The Trapeze Diaries is a slight and a good book. Not a slightly good book: a very good book and a very slight book. It consists of only 94 slim pages, some with only one or two lines
Marie Carter, a young woman born in Scotland, now living in Manhattan, has real talent – and more wisdom than many her age (mid-twenties). The wisdom comes, in part, because she lost her father at far too early an age – and he is a large part of this “memoir” in quite surprising ways.
Carter begins, ends and writes in the middle about her dad: "My father was a quiet man. He often disguised his feelings through humor. I feel cheated by his death. I hadn’t really gotten to know him." When the author and her father do spend time together, alone, they seldom speak more than a few words, yet the silence does not appear to make them uncomfortable.
The book, more of a journal than a diary (i.e., more intimate, reflective), revolves around two major themes: adapting the loss of her father (he is still with her) and overcoming her fear to do something extremely daring
- master the trapeze. Although she has no intention of running away and joining the circus, this activity is one that appeals to her immensely. She is initially “scared of heights and of being upside down.” She can’t do a proper headstand. Although, as a child, she was never athletic or daring, somehow she grasps the courage to take on such a formidable task and becomes positively addicted to it. She works out with circus stars and beginners alike and takes yoga on the side. She suffers pains, aches and bruises, and she progresses to yet more tricky, acrobatic maneuvers.
Aside from her courage at tackling something that would intimidate most people, she also has the courage to calmly, no fuss made, change her sexual preference from male to female. Of course, lots of people do this—but people in this reader’s age group (over
forty) would have made much more of a big deal about it, describing it, explaining it, maybe even agonizing a bit. For Carter, this is just a fact of life, something that feels more comfortable. She desires both freedom and commitment, and making these two changes in her life after her father’s death seems to provide both. The Trapeze Diaries provides lessons in courage and in coping.
Another wise woman, Meghan, a yoga instructor, tells Carter: “What is left behind when you die? Not the body, but how people remember you. If you want to be remembered well, while you’re still alive, be a creature of love.”

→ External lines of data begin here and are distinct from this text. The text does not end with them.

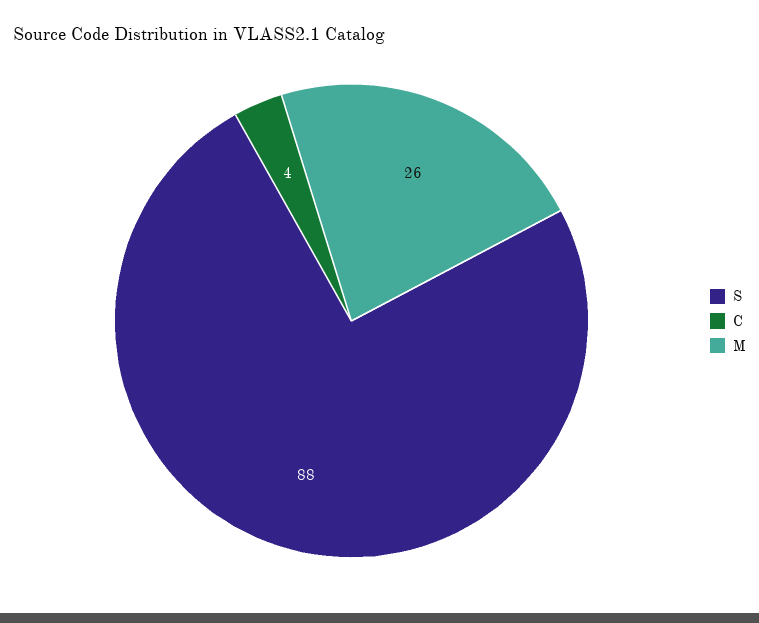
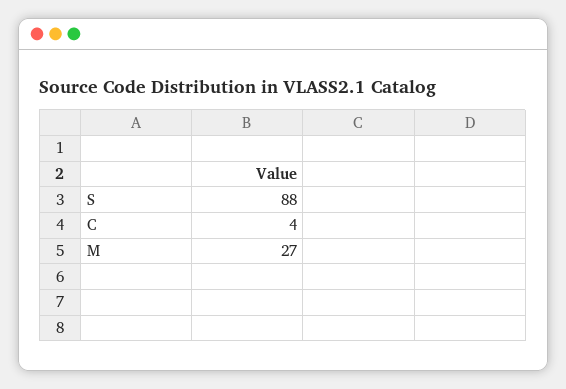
  {
    "S": 88,
    "C": 4,
-   "M": 26
+   "M": 27
  }

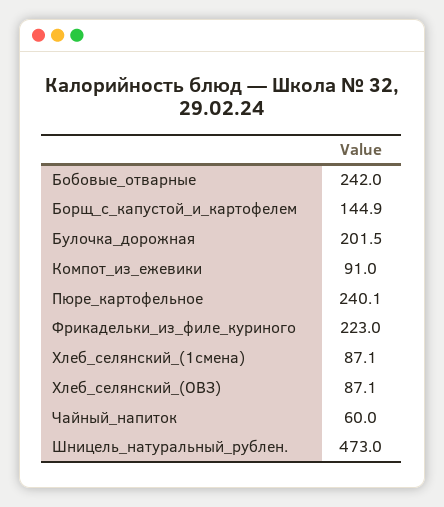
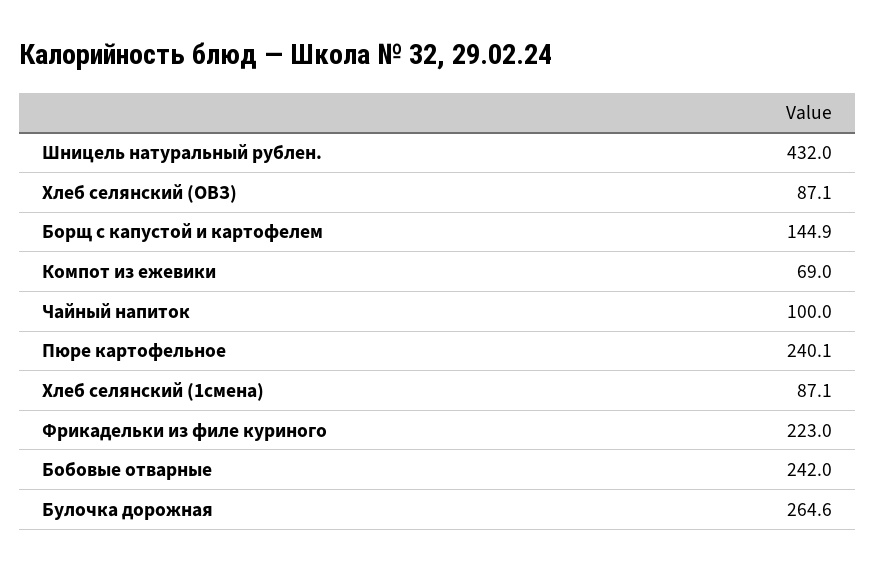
  {
    "Бобовые_отварные": 242,
    "Борщ_с_капустой_и_картофелем": 144.9,
-   "Булочка_дорожная": 201.5,
+   "Булочка_дорожная": 264.6,
-   "Компот_из_ежевики": 91,
+   "Компот_из_ежевики": 69,
    "Пюре_картофельное": 240.1,
    "Фрикадельки_из_филе_куриного": 223,
    "Хлеб_селянский_(1смена)": 87.1,
    "Хлеб_селянский_(ОВЗ)": 87.1,
-   "Чайный_напиток": 60,
+   "Чайный_напиток": 100,
-   "Шницель_натуральный_рублен.": 473
+   "Шницель_натуральный_рублен.": 432
  }

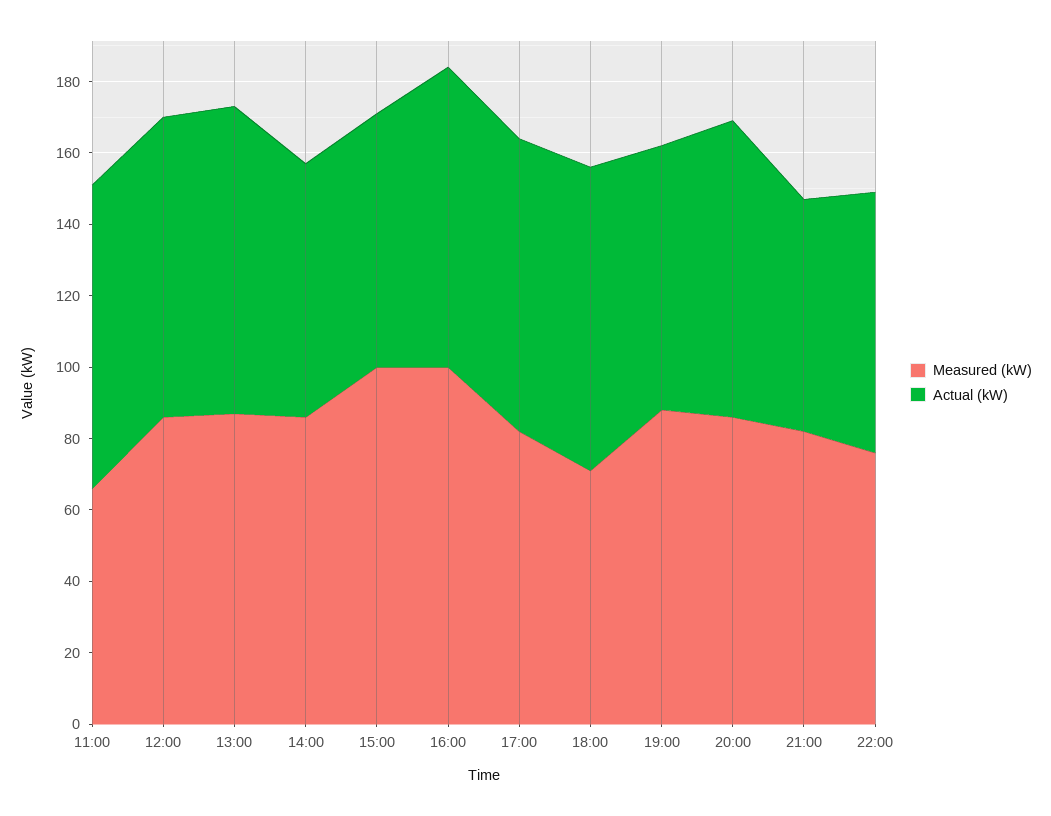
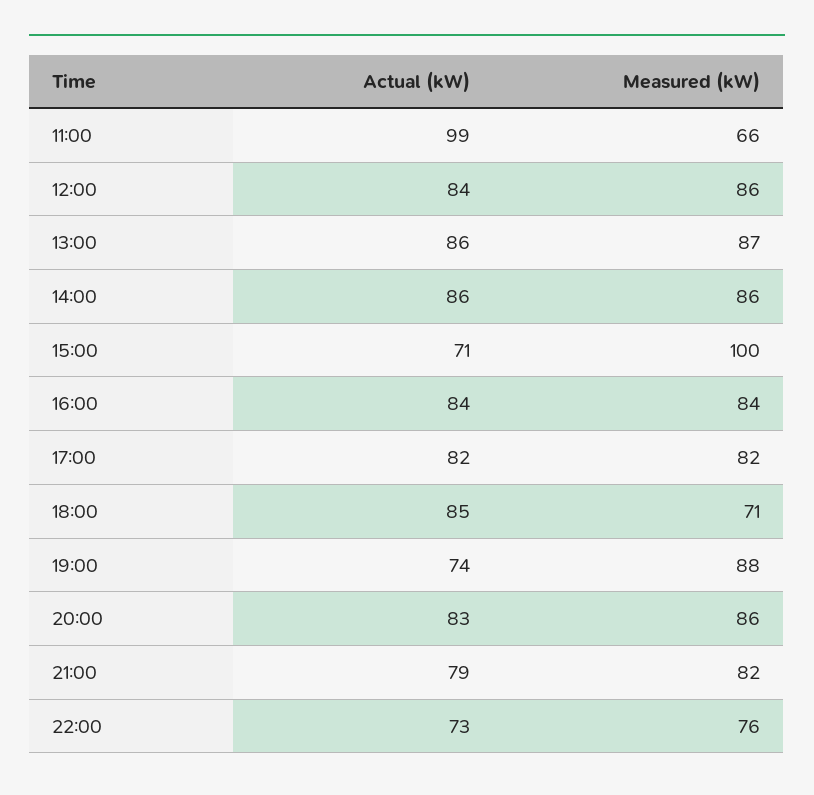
  {
    "Measured (kW)": {
      "11:00": 66,
      "12:00": 86,
      "13:00": 87,
      "14:00": 86,
      "15:00": 100,
-     "16:00": 100,
+     "16:00": 84,
      "17:00": 82,
      "18:00": 71,
      "19:00": 88,
      "20:00": 86,
      "21:00": 82,
      "22:00": 76
    },
    "Actual (kW)": {
-     "11:00": 85,
+     "11:00": 99,
      "12:00": 84,
      "13:00": 86,
-     "14:00": 70,
+     "14:00": 86,
      "15:00": 71,
      "16:00": 84,
      "17:00": 82,
      "18:00": 85,
      "19:00": 74,
      "20:00": 83,
-     "21:00": 65,
+     "21:00": 79,
      "22:00": 73
    }
  }

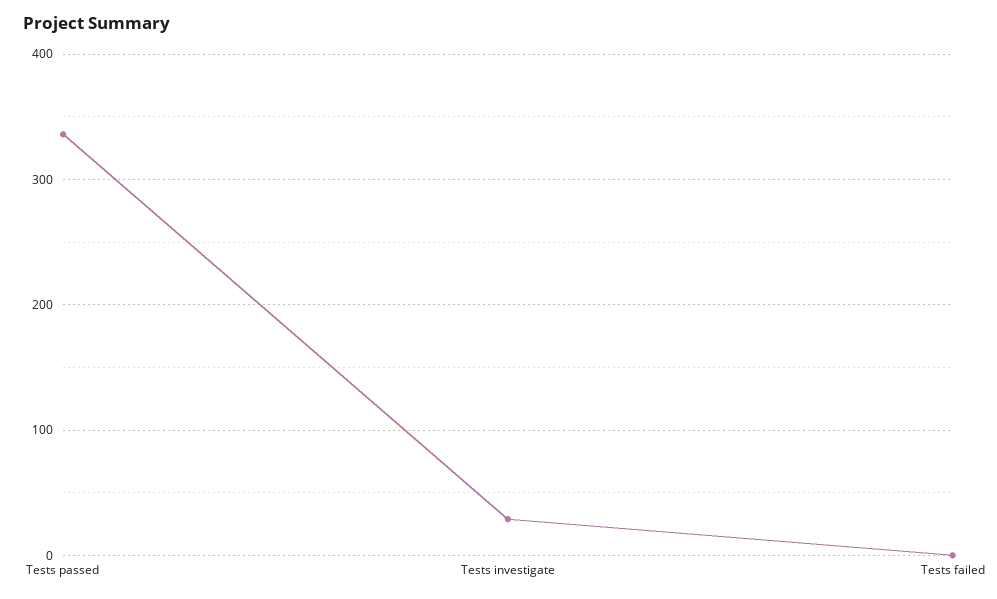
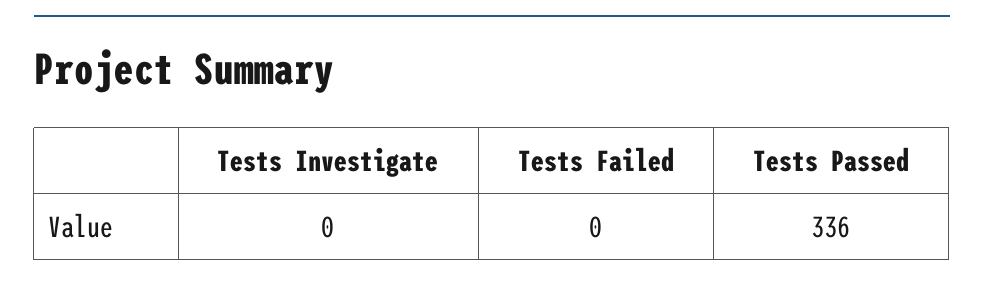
  {
    "Tests passed": 336,
-   "Tests investigate": 30,
+   "Tests investigate": 0,
    "Tests failed": 0
  }

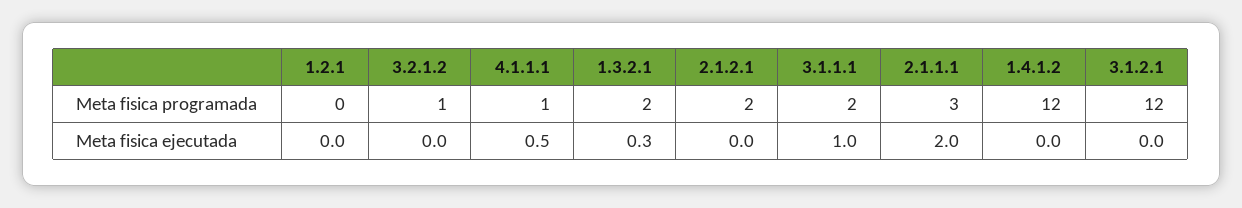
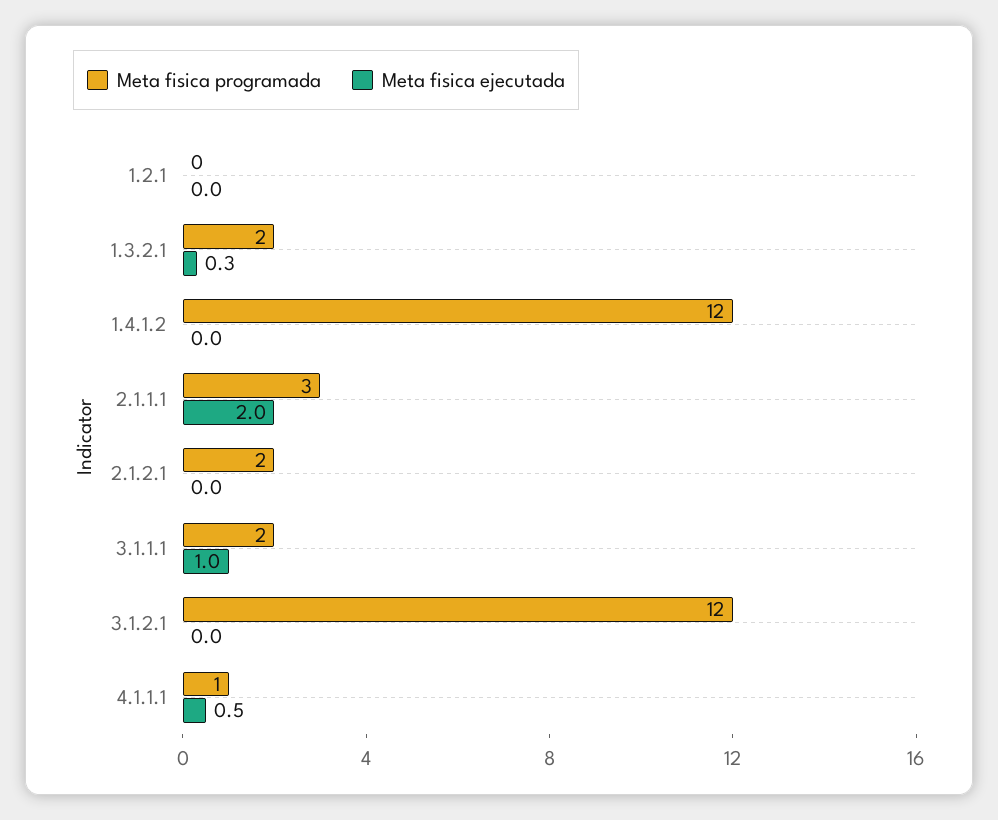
  {
    "Meta fisica programada": {
      "1.2.1": 0,
-     "3.2.1.2": 1,
      "4.1.1.1": 1,
      "1.3.2.1": 2,
      "2.1.2.1": 2,
      "3.1.1.1": 2,
      "2.1.1.1": 3,
      "1.4.1.2": 12,
      "3.1.2.1": 12
    },
    "Meta fisica ejecutada": {
      "1.2.1": 0,
-     "3.2.1.2": 0,
      "4.1.1.1": 0.5,
      "1.3.2.1": 0.3,
      "2.1.2.1": 0,
      "3.1.1.1": 1,
      "2.1.1.1": 2,
      "1.4.1.2": 0,
      "3.1.2.1": 0
    }
  }

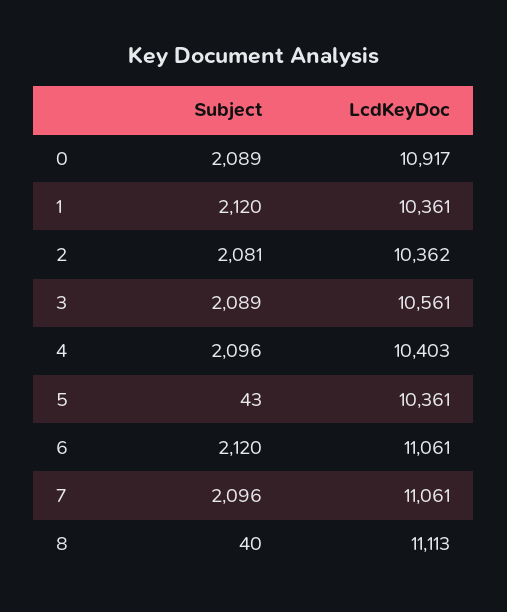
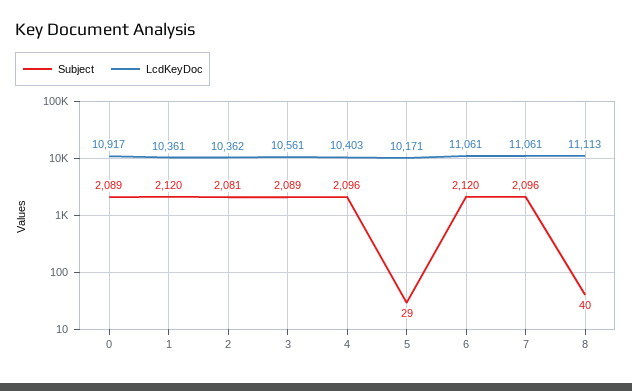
  {
    "Subject": {
      "0": 2089,
      "1": 2120,
      "2": 2081,
      "3": 2089,
      "4": 2096,
-     "5": 43,
+     "5": 29,
      "6": 2120,
      "7": 2096,
      "8": 40
    },
    "LcdKeyDoc": {
      "0": 10917,
      "1": 10361,
      "2": 10362,
      "3": 10561,
      "4": 10403,
-     "5": 10361,
+     "5": 10171,
      "6": 11061,
      "7": 11061,
      "8": 11113
    }
  }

Marie Carter is also the editor of Word Jig: New Fiction from Scotland and co-editor of
Voices of the City. Her work has appeared quite widely, including in Spectacle, a circus magazine. Carter still studies both trapeze and yoga. Hanging Loose Press, an independent press, publishes a magazine and books.
Several times throughout this slight volume, I wanted a bit more – more detail, more dialogue, more deep feeling, especially about the trapeze end of things. Nevertheless, I think we all need to keep our eyes on this imaginative, bold woman’s writing. I predict she may well have a bright literary future.